> [Activity] Nothing but the lines holding the string "holder" should appear in the answer. Copy them from the entries.

> [Source records]

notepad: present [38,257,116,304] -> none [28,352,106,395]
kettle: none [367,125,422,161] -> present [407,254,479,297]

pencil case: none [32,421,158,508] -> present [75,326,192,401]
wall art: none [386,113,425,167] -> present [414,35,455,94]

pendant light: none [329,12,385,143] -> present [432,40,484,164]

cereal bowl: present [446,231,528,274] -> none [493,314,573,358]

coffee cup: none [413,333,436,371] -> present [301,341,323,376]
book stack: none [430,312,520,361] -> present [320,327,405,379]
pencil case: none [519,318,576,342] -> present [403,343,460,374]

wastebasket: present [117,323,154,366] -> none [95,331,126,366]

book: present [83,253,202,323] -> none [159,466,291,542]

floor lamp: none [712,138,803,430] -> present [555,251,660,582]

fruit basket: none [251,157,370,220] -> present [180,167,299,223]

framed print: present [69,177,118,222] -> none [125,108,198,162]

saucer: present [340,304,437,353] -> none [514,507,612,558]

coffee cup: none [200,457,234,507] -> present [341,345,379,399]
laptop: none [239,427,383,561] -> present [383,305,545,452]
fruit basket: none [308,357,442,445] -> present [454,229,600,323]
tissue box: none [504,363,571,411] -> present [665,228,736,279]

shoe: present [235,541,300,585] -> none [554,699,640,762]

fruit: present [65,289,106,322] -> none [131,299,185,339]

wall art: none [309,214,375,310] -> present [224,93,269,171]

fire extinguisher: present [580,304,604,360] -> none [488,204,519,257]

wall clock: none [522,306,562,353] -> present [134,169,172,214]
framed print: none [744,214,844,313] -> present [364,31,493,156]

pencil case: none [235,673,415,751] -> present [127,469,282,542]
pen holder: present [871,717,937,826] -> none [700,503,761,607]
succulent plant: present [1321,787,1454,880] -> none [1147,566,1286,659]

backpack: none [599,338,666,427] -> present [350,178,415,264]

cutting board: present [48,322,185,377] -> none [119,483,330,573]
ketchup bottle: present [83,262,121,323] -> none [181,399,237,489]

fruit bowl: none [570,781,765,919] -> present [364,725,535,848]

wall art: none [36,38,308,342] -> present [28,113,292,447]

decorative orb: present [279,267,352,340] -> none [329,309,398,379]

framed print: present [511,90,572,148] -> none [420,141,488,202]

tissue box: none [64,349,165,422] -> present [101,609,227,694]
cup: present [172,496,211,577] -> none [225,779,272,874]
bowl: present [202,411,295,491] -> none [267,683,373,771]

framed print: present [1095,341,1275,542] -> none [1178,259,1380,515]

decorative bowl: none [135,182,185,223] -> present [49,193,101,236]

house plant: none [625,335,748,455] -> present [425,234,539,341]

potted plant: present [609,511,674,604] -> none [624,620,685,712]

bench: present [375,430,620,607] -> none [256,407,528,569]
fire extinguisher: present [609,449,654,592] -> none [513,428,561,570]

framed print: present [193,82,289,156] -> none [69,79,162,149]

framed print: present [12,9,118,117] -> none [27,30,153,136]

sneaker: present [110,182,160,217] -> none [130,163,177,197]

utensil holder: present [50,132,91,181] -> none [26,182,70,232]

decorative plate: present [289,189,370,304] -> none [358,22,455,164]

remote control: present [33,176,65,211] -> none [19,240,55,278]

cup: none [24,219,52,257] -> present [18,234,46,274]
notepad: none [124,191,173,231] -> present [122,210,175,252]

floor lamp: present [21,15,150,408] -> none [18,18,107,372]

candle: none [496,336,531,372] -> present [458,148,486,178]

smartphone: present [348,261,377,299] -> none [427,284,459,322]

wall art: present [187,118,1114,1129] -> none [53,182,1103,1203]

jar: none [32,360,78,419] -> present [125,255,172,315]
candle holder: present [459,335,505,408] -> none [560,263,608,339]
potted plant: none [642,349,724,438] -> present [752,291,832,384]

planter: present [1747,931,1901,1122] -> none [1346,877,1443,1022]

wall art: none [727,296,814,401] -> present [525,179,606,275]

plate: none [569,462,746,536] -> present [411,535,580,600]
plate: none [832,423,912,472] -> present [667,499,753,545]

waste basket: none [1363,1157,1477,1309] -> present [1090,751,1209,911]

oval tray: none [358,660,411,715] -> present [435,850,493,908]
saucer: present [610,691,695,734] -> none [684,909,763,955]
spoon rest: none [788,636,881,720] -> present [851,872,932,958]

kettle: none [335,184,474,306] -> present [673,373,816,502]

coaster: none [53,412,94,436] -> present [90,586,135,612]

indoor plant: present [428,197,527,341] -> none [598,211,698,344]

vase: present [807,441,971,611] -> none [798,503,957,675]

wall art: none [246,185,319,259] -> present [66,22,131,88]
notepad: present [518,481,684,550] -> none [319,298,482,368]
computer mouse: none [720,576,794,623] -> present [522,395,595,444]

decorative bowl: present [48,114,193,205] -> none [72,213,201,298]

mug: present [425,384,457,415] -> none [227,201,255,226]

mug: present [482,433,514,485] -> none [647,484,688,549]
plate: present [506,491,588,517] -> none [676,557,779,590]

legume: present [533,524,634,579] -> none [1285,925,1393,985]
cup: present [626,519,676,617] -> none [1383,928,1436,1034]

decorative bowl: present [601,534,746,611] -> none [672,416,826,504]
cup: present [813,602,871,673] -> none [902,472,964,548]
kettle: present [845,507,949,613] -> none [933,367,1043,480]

> [Your response]
pen holder: present [871,717,937,826] -> none [700,503,761,607]
utensil holder: present [50,132,91,181] -> none [26,182,70,232]
candle holder: present [459,335,505,408] -> none [560,263,608,339]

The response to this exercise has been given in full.